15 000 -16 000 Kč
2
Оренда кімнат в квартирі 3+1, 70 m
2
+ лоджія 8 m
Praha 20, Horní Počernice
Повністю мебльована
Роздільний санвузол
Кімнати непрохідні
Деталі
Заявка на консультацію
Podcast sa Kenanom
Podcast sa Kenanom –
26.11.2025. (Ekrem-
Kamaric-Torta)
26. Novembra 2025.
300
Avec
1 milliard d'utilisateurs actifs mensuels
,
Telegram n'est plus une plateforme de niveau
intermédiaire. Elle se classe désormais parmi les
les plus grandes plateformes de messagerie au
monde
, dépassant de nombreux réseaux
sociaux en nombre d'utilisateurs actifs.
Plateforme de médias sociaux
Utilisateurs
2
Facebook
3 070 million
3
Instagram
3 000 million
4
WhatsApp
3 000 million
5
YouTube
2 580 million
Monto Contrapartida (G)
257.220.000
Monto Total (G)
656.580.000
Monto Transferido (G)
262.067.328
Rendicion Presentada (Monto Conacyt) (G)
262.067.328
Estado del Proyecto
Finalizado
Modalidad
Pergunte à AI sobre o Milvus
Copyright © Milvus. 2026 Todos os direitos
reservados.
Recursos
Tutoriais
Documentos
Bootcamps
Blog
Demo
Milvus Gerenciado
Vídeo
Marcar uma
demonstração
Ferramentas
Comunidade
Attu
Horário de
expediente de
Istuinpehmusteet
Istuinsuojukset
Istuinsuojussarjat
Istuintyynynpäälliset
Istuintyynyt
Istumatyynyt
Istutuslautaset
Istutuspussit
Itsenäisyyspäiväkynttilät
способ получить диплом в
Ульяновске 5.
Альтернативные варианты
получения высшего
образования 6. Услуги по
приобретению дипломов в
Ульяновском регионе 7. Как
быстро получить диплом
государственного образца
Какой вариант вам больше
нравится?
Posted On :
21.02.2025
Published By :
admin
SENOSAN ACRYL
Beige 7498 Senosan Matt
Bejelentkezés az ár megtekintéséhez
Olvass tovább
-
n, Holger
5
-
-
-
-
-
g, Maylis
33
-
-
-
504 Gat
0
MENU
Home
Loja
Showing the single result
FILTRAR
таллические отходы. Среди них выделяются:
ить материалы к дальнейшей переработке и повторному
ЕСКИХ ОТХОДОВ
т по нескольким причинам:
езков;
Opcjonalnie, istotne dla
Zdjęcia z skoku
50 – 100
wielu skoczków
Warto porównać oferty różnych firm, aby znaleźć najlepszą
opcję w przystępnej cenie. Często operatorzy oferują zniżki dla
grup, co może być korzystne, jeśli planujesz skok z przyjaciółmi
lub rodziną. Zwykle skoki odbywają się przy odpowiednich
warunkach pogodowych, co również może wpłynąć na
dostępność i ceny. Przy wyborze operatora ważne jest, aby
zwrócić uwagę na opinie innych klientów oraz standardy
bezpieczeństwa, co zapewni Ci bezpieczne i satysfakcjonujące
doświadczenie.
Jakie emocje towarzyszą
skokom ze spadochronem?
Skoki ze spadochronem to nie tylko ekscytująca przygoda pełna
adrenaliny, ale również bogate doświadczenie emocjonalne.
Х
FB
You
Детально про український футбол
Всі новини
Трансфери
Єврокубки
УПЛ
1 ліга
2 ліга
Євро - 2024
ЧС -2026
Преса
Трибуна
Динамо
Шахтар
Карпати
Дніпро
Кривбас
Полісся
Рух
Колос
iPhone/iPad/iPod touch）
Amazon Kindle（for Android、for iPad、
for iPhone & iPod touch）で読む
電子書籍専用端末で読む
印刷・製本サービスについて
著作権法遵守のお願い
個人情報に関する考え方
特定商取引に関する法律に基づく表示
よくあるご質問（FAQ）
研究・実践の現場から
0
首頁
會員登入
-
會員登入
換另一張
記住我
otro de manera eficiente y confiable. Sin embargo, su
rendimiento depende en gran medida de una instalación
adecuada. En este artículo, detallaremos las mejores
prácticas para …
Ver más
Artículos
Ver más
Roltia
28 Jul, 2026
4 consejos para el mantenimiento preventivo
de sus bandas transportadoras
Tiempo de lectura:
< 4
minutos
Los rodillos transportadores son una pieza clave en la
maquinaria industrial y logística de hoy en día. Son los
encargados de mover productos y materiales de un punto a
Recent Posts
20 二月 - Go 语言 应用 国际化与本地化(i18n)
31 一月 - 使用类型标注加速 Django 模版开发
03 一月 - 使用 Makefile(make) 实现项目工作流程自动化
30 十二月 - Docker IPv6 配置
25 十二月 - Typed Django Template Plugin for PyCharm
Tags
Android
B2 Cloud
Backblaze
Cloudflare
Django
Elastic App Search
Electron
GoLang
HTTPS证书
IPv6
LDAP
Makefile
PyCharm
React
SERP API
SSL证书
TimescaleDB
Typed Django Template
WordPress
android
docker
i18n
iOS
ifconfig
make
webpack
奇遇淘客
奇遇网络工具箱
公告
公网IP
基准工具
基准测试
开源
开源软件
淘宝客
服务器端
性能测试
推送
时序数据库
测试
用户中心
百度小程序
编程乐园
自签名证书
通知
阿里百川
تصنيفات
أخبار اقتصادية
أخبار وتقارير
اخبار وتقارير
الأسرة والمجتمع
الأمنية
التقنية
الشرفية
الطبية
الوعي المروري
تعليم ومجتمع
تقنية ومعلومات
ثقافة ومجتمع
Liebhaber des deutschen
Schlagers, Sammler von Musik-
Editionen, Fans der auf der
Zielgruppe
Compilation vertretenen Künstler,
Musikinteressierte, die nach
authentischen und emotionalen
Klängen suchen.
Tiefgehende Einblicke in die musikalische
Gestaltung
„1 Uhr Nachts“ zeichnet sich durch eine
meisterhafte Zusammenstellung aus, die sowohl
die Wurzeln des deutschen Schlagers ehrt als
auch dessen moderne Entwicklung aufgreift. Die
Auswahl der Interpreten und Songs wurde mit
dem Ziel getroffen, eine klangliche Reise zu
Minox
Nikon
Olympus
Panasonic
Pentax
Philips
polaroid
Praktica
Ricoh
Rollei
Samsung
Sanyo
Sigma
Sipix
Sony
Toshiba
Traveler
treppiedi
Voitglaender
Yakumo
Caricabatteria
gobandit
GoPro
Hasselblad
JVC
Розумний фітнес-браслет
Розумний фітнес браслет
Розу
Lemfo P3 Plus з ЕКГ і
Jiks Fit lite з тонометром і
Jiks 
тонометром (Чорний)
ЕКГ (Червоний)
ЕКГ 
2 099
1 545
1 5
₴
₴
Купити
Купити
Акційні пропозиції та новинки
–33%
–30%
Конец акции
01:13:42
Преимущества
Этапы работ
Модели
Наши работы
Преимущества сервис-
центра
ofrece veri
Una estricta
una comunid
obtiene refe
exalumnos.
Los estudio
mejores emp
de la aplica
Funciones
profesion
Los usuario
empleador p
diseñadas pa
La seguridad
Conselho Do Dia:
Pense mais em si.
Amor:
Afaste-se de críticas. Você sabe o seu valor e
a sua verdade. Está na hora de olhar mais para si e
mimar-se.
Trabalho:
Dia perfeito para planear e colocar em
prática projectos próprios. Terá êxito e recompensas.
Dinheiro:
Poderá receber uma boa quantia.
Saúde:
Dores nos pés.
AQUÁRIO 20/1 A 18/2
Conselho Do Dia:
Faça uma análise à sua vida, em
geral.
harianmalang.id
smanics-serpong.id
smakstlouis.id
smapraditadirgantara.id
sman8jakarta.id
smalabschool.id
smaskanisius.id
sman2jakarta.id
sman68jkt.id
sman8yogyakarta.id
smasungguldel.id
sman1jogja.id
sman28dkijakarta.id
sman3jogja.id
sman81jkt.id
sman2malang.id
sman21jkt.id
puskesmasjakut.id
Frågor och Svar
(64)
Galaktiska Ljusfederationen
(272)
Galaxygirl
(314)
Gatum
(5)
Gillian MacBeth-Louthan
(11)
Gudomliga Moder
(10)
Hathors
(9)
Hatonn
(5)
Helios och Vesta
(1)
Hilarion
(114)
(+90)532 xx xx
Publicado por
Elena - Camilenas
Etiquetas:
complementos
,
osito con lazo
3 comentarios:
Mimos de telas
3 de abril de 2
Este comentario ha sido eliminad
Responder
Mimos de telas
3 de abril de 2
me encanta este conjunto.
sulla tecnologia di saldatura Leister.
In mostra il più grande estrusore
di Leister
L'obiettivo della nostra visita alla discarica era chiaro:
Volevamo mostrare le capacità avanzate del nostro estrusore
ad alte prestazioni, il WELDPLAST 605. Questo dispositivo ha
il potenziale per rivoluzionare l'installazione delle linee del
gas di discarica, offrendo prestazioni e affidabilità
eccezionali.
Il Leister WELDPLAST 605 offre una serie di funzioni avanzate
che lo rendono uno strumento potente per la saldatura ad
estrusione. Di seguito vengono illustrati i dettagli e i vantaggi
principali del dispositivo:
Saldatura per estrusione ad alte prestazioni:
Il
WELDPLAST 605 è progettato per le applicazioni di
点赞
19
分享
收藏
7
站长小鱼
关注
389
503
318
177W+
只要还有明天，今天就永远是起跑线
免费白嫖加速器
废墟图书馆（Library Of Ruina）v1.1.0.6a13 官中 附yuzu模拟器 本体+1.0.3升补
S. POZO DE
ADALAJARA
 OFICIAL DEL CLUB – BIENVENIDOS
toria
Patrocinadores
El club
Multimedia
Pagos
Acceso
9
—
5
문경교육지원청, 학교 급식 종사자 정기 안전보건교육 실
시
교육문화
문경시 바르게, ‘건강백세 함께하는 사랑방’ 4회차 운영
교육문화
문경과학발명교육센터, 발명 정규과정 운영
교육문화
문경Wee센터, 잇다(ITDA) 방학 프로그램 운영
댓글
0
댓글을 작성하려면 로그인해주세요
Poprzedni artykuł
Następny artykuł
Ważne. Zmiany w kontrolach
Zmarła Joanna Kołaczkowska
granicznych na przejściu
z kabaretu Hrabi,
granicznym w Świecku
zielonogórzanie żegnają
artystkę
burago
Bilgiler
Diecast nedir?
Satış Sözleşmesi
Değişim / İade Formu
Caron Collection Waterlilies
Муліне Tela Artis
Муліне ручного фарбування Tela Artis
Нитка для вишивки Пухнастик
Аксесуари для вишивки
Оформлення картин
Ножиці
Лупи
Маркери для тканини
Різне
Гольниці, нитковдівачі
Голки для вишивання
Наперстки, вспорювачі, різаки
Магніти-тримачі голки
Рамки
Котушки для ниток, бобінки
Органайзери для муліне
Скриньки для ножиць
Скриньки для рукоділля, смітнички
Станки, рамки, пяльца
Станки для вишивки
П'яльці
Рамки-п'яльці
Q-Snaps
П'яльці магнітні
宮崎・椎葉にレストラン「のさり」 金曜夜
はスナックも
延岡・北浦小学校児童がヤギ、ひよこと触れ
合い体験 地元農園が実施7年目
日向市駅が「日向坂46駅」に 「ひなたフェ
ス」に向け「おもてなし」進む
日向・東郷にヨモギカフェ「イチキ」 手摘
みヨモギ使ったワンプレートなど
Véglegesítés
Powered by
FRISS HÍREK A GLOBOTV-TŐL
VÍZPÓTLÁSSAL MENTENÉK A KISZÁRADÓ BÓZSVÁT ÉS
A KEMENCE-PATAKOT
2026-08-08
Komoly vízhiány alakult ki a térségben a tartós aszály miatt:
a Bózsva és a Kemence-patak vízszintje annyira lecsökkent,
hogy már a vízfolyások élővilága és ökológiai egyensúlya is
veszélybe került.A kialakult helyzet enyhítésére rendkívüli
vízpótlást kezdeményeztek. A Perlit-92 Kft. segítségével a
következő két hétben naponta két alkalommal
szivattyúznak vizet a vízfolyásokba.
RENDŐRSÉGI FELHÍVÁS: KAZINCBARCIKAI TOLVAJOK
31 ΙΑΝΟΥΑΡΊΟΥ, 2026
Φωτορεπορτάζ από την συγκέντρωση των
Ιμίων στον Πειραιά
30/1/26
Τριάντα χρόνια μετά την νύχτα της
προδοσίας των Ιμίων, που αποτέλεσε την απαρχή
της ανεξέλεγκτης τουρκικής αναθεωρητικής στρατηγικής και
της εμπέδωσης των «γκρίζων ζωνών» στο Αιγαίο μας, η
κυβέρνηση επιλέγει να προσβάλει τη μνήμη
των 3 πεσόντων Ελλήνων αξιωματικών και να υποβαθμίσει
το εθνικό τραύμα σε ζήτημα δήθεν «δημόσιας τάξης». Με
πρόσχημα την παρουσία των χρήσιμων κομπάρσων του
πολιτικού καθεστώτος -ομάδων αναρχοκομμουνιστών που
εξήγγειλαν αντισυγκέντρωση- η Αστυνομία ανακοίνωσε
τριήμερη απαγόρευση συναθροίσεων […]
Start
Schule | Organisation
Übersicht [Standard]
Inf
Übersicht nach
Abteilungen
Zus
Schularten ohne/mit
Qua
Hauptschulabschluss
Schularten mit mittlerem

----

Check the entries above for the word "discarica" and copy every line where it turns up.

▶ [Response to this exercise]:
L'obiettivo della nostra visita alla discarica era chiaro:
gas di discarica, offrendo prestazioni e affidabilità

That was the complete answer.